> _REQUIRED ACTION_: Scan the material below and copy every line holding the word "PUZZLE".

= = = = = = =

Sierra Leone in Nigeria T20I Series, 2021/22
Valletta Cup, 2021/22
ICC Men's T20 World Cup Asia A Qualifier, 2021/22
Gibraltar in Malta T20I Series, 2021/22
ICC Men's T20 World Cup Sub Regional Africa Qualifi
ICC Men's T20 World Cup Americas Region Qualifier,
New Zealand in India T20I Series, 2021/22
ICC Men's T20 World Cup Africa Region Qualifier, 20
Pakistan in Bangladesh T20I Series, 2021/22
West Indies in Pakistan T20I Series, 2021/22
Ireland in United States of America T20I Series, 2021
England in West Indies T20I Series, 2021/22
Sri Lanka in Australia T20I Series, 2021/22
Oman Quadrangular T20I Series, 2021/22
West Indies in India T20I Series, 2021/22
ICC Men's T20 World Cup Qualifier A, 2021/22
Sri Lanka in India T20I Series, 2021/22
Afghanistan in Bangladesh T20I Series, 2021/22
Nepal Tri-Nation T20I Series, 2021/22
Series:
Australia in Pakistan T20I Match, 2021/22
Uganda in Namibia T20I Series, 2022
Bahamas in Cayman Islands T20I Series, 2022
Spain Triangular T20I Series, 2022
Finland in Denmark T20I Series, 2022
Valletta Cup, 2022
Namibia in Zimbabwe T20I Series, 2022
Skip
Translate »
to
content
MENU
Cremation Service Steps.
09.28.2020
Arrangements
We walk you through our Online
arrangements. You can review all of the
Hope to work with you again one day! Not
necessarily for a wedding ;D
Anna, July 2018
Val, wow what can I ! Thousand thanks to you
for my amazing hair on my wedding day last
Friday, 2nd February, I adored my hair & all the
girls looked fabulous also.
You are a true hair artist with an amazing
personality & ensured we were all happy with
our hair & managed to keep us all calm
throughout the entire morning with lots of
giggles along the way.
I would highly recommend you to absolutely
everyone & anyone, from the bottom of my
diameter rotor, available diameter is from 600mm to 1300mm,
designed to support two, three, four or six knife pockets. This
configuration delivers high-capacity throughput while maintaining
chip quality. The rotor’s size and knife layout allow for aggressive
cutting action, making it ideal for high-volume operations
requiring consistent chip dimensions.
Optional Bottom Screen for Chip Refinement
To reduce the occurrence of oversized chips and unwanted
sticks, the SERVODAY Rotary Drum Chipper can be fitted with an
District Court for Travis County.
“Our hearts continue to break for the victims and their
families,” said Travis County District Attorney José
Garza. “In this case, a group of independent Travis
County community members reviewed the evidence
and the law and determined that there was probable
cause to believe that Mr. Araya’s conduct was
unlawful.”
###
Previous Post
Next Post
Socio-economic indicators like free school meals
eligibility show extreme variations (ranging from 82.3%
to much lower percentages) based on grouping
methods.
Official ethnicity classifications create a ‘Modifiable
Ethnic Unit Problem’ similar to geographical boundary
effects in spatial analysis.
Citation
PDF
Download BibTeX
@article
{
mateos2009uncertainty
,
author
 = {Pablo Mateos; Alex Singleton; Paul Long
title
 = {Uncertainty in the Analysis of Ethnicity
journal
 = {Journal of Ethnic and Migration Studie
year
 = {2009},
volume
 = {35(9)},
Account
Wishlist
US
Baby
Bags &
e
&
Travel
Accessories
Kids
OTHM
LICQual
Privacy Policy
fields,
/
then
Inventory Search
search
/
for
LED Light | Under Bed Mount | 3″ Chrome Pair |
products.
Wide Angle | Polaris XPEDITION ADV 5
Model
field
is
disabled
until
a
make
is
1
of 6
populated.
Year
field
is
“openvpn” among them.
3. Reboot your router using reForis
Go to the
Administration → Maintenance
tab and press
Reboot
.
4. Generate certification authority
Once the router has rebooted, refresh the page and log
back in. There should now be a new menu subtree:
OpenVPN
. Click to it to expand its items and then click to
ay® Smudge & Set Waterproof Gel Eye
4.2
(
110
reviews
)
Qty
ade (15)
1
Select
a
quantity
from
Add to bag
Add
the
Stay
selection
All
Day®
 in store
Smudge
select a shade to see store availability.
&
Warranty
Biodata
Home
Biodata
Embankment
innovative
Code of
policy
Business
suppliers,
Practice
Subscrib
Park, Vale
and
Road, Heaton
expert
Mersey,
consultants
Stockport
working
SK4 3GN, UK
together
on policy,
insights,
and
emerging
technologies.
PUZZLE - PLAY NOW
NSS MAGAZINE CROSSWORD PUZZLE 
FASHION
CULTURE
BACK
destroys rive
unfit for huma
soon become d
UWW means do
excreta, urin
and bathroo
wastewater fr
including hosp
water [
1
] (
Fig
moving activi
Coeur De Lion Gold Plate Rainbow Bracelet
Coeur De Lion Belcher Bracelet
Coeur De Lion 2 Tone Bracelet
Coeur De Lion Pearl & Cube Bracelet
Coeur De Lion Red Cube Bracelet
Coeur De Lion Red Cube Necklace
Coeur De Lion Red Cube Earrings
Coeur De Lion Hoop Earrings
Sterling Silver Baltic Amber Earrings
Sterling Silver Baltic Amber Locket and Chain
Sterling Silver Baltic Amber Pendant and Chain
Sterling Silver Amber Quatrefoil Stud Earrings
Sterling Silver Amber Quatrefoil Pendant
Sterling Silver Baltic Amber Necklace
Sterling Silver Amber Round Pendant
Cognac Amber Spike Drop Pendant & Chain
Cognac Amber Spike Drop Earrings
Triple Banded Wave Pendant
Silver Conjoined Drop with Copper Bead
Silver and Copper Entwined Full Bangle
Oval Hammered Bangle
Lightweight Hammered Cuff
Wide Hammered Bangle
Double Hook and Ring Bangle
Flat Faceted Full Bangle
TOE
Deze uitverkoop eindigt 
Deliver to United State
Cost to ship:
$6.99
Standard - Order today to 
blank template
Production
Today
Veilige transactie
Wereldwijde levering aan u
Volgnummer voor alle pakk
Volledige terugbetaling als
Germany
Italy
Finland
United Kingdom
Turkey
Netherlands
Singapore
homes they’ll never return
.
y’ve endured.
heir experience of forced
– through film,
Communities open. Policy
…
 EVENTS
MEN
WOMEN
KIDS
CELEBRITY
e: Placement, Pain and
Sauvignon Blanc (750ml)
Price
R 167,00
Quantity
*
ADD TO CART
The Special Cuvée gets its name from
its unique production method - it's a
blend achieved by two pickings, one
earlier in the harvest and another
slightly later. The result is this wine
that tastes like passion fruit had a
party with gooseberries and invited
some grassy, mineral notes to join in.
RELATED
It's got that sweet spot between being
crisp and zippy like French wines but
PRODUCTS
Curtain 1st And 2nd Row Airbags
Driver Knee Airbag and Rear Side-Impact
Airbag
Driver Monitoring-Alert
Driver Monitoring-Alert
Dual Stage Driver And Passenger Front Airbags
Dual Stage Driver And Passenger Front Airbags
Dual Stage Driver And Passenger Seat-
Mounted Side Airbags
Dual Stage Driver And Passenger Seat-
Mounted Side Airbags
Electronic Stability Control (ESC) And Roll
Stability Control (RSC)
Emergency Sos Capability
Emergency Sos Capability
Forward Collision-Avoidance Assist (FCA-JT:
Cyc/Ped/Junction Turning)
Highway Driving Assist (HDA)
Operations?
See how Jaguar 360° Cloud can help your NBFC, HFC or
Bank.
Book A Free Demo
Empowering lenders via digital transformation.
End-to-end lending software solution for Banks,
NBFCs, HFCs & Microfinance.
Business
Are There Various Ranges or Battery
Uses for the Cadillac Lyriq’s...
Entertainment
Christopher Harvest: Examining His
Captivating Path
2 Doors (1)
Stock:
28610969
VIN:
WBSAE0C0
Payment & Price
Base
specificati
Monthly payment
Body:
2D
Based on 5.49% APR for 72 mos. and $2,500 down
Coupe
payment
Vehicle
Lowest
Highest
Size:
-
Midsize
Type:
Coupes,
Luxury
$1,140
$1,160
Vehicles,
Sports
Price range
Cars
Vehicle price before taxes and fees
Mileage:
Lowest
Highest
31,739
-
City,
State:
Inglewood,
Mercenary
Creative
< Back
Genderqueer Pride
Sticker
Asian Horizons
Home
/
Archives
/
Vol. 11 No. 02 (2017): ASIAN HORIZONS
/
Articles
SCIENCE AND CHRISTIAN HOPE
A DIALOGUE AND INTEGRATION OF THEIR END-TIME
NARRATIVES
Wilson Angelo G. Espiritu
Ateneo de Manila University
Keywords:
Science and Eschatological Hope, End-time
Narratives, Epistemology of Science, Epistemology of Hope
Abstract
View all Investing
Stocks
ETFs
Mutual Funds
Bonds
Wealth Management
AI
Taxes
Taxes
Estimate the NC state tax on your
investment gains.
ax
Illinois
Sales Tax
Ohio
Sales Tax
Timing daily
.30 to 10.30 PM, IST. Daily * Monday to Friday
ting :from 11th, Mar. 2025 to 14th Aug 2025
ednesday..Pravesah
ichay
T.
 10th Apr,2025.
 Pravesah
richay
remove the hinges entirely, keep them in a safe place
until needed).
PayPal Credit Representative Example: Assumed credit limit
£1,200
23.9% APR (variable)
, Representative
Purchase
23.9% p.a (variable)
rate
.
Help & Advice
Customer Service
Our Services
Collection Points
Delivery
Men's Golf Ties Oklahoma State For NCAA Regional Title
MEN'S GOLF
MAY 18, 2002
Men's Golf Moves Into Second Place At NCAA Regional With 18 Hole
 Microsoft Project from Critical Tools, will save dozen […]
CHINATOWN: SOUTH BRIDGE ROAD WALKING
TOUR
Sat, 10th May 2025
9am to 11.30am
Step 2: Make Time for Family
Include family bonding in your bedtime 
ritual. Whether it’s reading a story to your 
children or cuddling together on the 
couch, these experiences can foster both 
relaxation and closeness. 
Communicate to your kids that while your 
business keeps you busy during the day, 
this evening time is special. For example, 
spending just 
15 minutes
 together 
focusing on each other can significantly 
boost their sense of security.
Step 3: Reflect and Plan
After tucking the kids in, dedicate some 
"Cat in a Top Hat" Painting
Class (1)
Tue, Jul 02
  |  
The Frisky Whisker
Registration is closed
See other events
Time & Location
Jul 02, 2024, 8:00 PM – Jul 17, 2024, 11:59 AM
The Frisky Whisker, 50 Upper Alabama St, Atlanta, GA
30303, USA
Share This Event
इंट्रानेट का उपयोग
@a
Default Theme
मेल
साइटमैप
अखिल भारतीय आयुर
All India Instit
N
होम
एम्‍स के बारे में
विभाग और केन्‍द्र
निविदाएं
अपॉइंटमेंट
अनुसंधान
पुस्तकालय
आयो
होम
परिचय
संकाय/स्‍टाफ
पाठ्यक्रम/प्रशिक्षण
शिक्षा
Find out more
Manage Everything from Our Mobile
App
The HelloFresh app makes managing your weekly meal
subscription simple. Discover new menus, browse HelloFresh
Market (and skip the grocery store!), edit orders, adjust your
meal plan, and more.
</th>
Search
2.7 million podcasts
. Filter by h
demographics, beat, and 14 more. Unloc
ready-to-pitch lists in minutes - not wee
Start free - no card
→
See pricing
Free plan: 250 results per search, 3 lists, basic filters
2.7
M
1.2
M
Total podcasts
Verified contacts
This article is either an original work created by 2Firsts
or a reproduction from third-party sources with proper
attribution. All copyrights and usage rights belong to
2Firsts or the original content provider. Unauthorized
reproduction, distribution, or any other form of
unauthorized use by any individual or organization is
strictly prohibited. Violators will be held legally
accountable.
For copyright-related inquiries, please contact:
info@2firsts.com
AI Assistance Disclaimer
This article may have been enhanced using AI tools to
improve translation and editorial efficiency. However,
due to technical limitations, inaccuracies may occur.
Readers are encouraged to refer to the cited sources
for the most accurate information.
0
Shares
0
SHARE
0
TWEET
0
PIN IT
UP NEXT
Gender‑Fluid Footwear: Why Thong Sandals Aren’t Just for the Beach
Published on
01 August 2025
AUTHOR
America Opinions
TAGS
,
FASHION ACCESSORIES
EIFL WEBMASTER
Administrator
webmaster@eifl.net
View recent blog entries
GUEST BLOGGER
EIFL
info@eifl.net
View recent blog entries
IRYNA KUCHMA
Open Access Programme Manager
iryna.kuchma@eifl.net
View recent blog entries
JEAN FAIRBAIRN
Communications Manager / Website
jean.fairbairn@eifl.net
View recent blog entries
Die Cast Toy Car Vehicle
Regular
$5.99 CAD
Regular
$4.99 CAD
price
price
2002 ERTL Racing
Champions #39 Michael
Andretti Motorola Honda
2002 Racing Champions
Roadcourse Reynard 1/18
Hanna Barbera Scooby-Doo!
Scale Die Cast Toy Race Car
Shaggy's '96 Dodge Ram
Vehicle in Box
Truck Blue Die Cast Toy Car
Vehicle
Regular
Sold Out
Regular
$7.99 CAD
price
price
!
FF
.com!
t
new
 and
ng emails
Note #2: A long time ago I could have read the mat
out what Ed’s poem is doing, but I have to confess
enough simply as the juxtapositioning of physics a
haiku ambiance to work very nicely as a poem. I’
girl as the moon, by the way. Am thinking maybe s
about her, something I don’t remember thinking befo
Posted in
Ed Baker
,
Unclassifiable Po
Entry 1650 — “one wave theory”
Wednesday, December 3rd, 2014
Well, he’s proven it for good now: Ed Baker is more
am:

= = = = = = =

> _EXERCISE SOLUTION_:
PUZZLE - PLAY NOW
NSS MAGAZINE CROSSWORD PUZZLE 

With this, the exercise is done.